Your objective —
Please repeat the data in full, character for character.

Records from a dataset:
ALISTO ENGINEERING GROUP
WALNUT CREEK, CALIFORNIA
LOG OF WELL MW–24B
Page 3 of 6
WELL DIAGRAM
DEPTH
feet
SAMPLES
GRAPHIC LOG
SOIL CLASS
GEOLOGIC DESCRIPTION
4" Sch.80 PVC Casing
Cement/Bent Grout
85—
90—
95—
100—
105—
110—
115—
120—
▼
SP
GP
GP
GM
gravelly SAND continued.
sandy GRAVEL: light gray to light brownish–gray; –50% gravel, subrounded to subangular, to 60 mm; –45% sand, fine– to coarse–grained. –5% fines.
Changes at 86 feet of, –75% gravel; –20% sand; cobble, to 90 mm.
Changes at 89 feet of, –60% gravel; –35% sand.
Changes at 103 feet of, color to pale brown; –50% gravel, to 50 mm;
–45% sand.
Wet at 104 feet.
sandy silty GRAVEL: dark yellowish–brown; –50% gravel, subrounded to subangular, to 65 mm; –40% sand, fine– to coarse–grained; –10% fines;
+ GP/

Response area —
ALISTO ENGINEERING GROUP
WALNUT CREEK, CALIFORNIA
LOG OF WELL MW–24B
Page 3 of 6
WELL DIAGRAM
DEPTH
feet
SAMPLES
GRAPHIC LOG
SOIL CLASS
GEOLOGIC DESCRIPTION
4" Sch.80 PVC Casing
Cement/Bent Grout
85—
90—
95—
100—
105—
110—
115—
120—
▼
SP
GP
GP
GM
gravelly SAND continued.
sandy GRAVEL: light gray to light brownish–gray; –50% gravel, subrounded to subangular, to 60 mm; –45% sand, fine– to coarse–grained. –5% fines.
Changes at 86 feet of, –75% gravel; –20% sand; cobble, to 90 mm.
Changes at 89 feet of, –60% gravel; –35% sand.
Changes at 103 feet of, color to pale brown; –50% gravel, to 50 mm;
–45% sand.
Wet at 104 feet.
sandy silty GRAVEL: dark yellowish–brown; –50% gravel, subrounded to subangular, to 65 mm; –40% sand, fine– to coarse–grained; –10% fines;
+ GP/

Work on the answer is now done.